-- RECORD EXCERPTS follows --

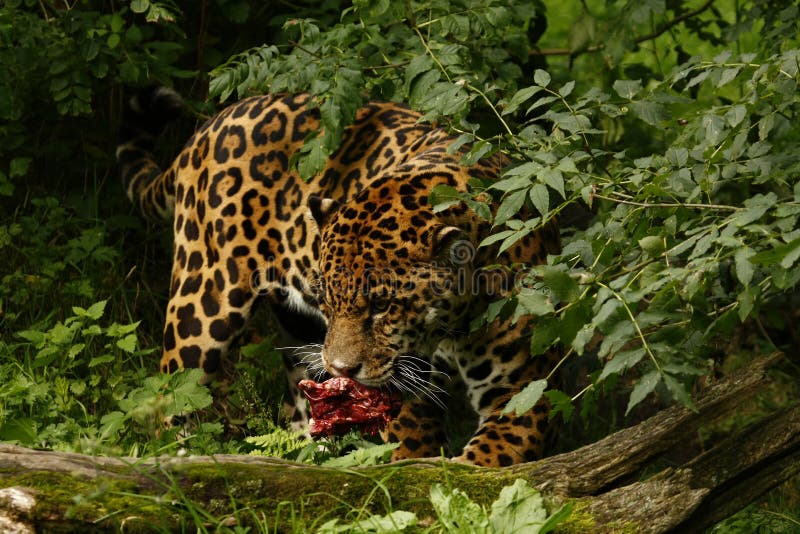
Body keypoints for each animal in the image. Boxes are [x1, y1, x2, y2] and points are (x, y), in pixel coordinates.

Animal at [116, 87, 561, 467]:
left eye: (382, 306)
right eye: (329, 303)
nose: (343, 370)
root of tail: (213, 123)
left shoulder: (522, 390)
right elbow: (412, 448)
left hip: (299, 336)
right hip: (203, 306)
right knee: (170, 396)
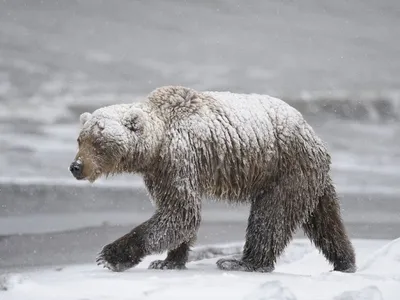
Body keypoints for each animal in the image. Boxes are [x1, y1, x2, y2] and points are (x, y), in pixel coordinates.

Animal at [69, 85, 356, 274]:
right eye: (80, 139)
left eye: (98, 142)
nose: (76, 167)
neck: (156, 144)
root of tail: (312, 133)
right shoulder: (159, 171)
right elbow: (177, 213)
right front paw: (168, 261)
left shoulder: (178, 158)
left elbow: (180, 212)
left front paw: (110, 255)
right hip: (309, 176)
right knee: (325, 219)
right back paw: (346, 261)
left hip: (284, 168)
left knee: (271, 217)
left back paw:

-- RECORD EXCERPTS concluded --

The data above must be given again in full and unaltered, minus its images.

TASK ANSWER >>
Body keypoints for each animal in the image. Boxes are [x1, y1, x2, y2] and points are (x, y), in pixel coordinates.

Animal at [116, 87, 561, 467]:
left eye: (382, 306)
right eye: (329, 303)
nose: (343, 370)
root of tail: (213, 123)
left shoulder: (522, 390)
right elbow: (412, 448)
left hip: (299, 336)
right hip: (203, 306)
right knee: (170, 396)
Body keypoints for each animal in the image. Boxes are [x1, y1, x2, y2] and points are (x, y), in pixel coordinates.

Animal at [69, 85, 356, 274]:
right eye: (80, 139)
left eye: (98, 142)
nose: (76, 167)
neck: (156, 144)
root of tail: (312, 133)
right shoulder: (159, 171)
right elbow: (177, 213)
right front paw: (168, 261)
left shoulder: (178, 158)
left elbow: (180, 212)
left front paw: (110, 255)
right hip: (309, 176)
right knee: (325, 219)
right back paw: (346, 261)
left hip: (284, 168)
left knee: (271, 217)
left back paw:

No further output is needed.